Penalty for infringement

The employer should not violate any provisions of the Industrial Dispute Act, 1947, while retrenching the employees from their services. If he does not follow the provisions and does something contrary, then he will be punished in accordance with the provisions of Section 25Q of the Act. He would be imprisoned for a period of one month, or a fine with a maximum amount of one thousand rupees, or both.

Differences between lay-off and retrenchments in Labour Law

Both the terms ‘lay-off’ and ‘retrenchment’ are defined in the Act. Lay-off means temporarily suspending an employee from his service. It is when the employer temporarily keeps an employee away from work, but their employer-employee relationship does not come to an end. Unlike retrenchment, lay-off does not mean termination of employment of the employees. A few points of difference between lay-off and retrenchments are represented in tabular form:
Sl no. Lay-off  Retrenchment 
1. Lay-off is defined in Section 2(kkk) of the Industrial Dispute Act, 1947. Retrenchment is defined in Section 2(oo) of the Industrial Dispute Act, 1947.
2. Temporary cessation of work for a particular period of time. Permanent termination of employment of the employees.
3. It takes place due to a lack of work in a specific unit of the company or the occurrence of a downturn in business. It takes place due to financial constraints or the restructuring of the company.
4. During the lay-off period, the employees are not terminated from their services. During retrenchment, employees are terminated from their services.
5. Employees are usually re-hired after the condition of the business improves or new work comes in. Employees are not re-hired as they are permanently dismissed from their jobs.
6. When the employees are laid-off, they may be given unemployment benefits. When the employees are retrenched, they are given severance pay and other compensation.
7. It usually affects the employees of a particular unit or location of the industry. It may affect the employees of the industry as a whole, not just a particular division.
8. Lay-off occurs when the employer fails to provide employment to the employees due to the shortage of coal, raw materials, power, or natural calamity, or accumulation of stocks or breakdown of machinery, or any such reasons whatsoever. Retrenchment occurs when the employer terminates an employee from the service due to financial position, technological advancements, economic difficulties, restructuring of the company, discontinuation of a specific unit, and any such reasons whatsoever. 
9. The employer-employee relationship does come to an end but remains suspended for a while. The employer-employee relationship is terminated permanently.
10. The status of employees in lay-offs is employed. The status of employees in retrenchment is unemployed.
11. The notice period is not essential for lay-offs. The notice period is an essential requirement for retrenchment.
12. The operation or working of the establishment may temporarily stop during the lay-off period. The operation or working of the establishment continues after the declaration of retrenchment.

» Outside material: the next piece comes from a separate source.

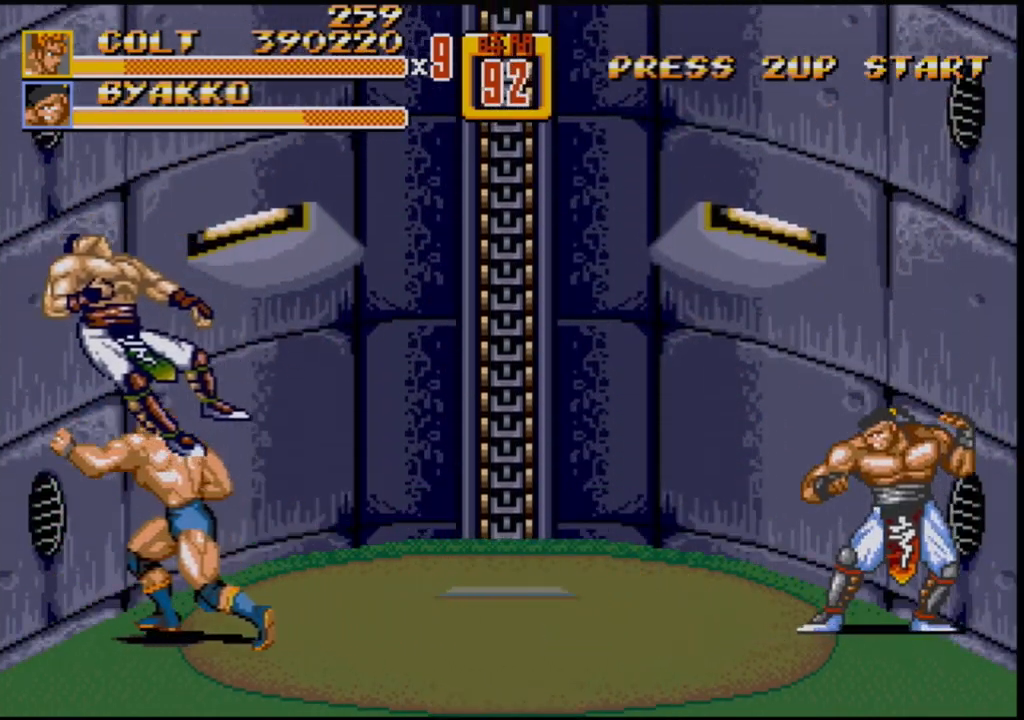
{"buttons": ["DPAD_RIGHT"], "events": [[317, "DPAD_RIGHT", "down"]]}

Differences between retrenchment and closure

The term ‘closure’ is defined in Section 2(oo) of the Industrial Dispute Act, 1947, which refers to the permanent closing down of an establishment. It signifies the end of the employer-employee relationship. A few points of difference between retrenchment and closure are represented in tabular form:
Sl no. Retrenchment  Closure 
1. It means termination of employment of the employees by the employers. It means closing down of an establishment, which leads to the termination of employment.
2. In retrenchment, only those employees are affected who are retrenched from their jobs. In closure, all the employees working in an establishment are affected since it means total closure of work.
3. The employees are terminated mainly on account of surplus labour. The employees lose their jobs due to the closing of the business for trade reasons.
4. Retrenchment affects only the employees and not the employers. Closure affects both employers and employees as it leads to the permanent closing of a place of employment.
5. Retrenchment means the removal of employees from an establishment. The business operation does not terminate.  Closure means the final and irrevocable termination of business operations due to trade reasons.
6. When the process of retrenchment is going on, the establishment does not stop functioning. It continues its work, irrespective of the retrenchment process.  When closure takes place in an establishment, it means the functioning of that industry automatically comes to an end. No further work will happen.
7. The retrenched employees can be re-employed if the establishment decides to hire new employees.  No re-employment can take place as the establishment has already been permanently closed.
8. In retrenchment, the retrenched employees are paid retrenchment compensation if they have completed one year of continuous work in that establishment. In closure, such a situation does not take place as the establishment has been closed due to bad trade conditions. So the employer does not have money to pay compensation to the employees.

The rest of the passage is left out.